_INSTRUCTIONS FOR THE TASK_
There is one span to output from the data below: the lines starting at the line with "Injection and FP" and ending at the line with "#+end_quote". Output it exactly, ends included, nothing more.

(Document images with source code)
::::::
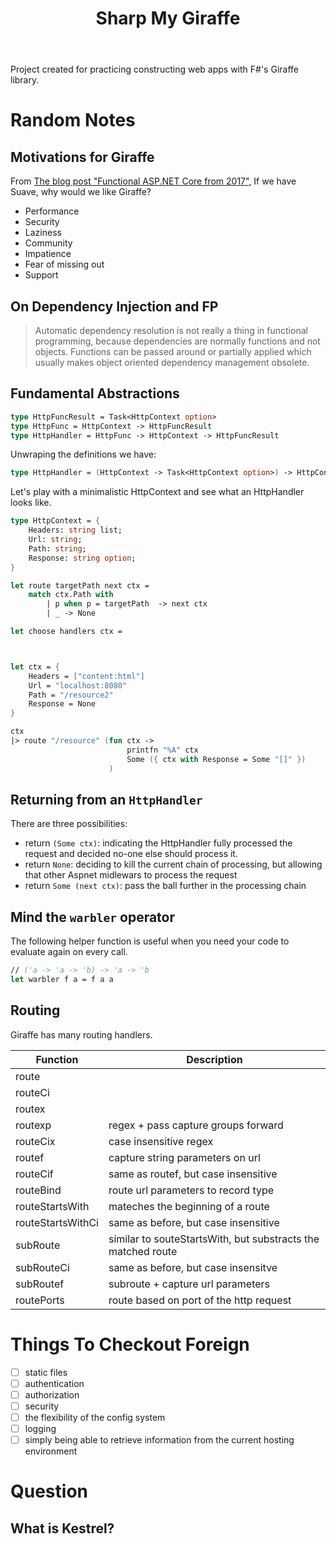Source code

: #+TITLE: Sharp My Giraffe

Project created for practicing constructing web apps with F#'s Giraffe
library.

* Random Notes

** Motivations for Giraffe

From [[https://dusted.codes/functional-aspnet-core][The blog post "Functional ASP.NET Core from 2017"]], If we have
Suave, why would we like Giraffe?

- Performance
- Security
- Laziness
- Community
- Impatience
- Fear of missing out
- Support

** On Dependency Injection and FP

#+begin_quote
Automatic dependency resolution is not really a thing in functional
programming, because dependencies are normally functions and not
objects. Functions can be passed around or partially applied which
usually makes object oriented dependency management obsolete.
#+end_quote

** Fundamental Abstractions

#+begin_src fsharp
type HttpFuncResult = Task<HttpContext option>
type HttpFunc = HttpContext -> HttpFuncResult
type HttpHandler = HttpFunc -> HttpContext -> HttpFuncResult
#+end_src

Unwraping the definitions we have:

#+begin_src fsharp
type HttpHandler = (HttpContext -> Task<HttpContext option>) -> HttpContext -> Task<HttpContext option>
#+end_src

Let's play with a minimalistic HttpContext and see what an HttpHandler
looks like.

#+begin_src fsharp :results value
  type HttpContext = {
      Headers: string list;
      Url: string;
      Path: string;
      Response: string option;
  }

  let route targetPath next ctx =
      match ctx.Path with
          | p when p = targetPath  -> next ctx
          | _ -> None

  let choose handlers ctx =
    
    

  let ctx = {
      Headers = ["content:html"]
      Url = "localhost:8080"
      Path = "/resource2"
      Response = None
  }

  ctx
  |> route "/resource" (fun ctx ->
                            printfn "%A" ctx
                            Some ({ ctx with Response = Some "[]" })
                        )
#+end_src

#+RESULTS:
#+begin_example
type HttpContext =
  {
    Headers: string list
    Url: string
    Path: string
    Response: string option
  }
val route:
  targetPath: string -> next: (HttpContext -> 'a option) -> ctx: HttpContext
    -> 'a option
val ctx: HttpContext = { Headers = ["content:html"]
                         Url = "localhost:8080"
                         Path = "/resource2"
                         Response = None }
val it: HttpContext option = None
#+end_example

** Returning from an ~HttpHandler~

There are three possibilities:

- return ~(Some ctx)~: indicating the HttpHandler fully processed the
  request and decided no-one else should process it.
- return ~None~: deciding to kill the current chain of processing, but
  allowing that other Aspnet midlewars to process the request
- return ~Some (next ctx)~: pass the ball further in the processing
  chain

** Mind the ~warbler~ operator

The following helper function is useful when you need your code to
evaluate again on every call.

#+begin_src fsharp
// ('a -> 'a -> 'b) -> 'a -> 'b
let warbler f a = f a a
#+end_src

** Routing

Giraffe has many routing handlers.

| Function          | Description                                                  |
|-------------------+--------------------------------------------------------------|
| route             |                                                              |
| routeCi           |                                                              |
| routex            |                                                              |
| routexp           | regex + pass capture groups forward                          |
| routeCix          | case insensitive regex                                       |
| routef            | capture string parameters on url                             |
| routeCif          | same as routef, but case insensitive                         |
| routeBind         | route url parameters to record type                          |
| routeStartsWith   | mateches the beginning of a route                            |
| routeStartsWithCi | same as before, but case insensitive                         |
| subRoute          | similar to souteStartsWith, but substracts the matched route |
| subRouteCi        | same as before, but case insensitve                          |
| subRoutef         | subroute + capture url parameters                            |
| routePorts        | route based on port of the http request                      |


* Things To Checkout Foreign

- [ ] static files
- [ ] authentication
- [ ] authorization
- [ ] security
- [ ] the flexibility of the config system
- [ ] logging
- [ ] simply being able to retrieve information from the current
  hosting environment
  
* Question

** What is Kestrel?

**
::::::
_OUTPUT BELOW_
** On Dependency Injection and FP

#+begin_quote
Automatic dependency resolution is not really a thing in functional
programming, because dependencies are normally functions and not
objects. Functions can be passed around or partially applied which
usually makes object oriented dependency management obsolete.
#+end_quote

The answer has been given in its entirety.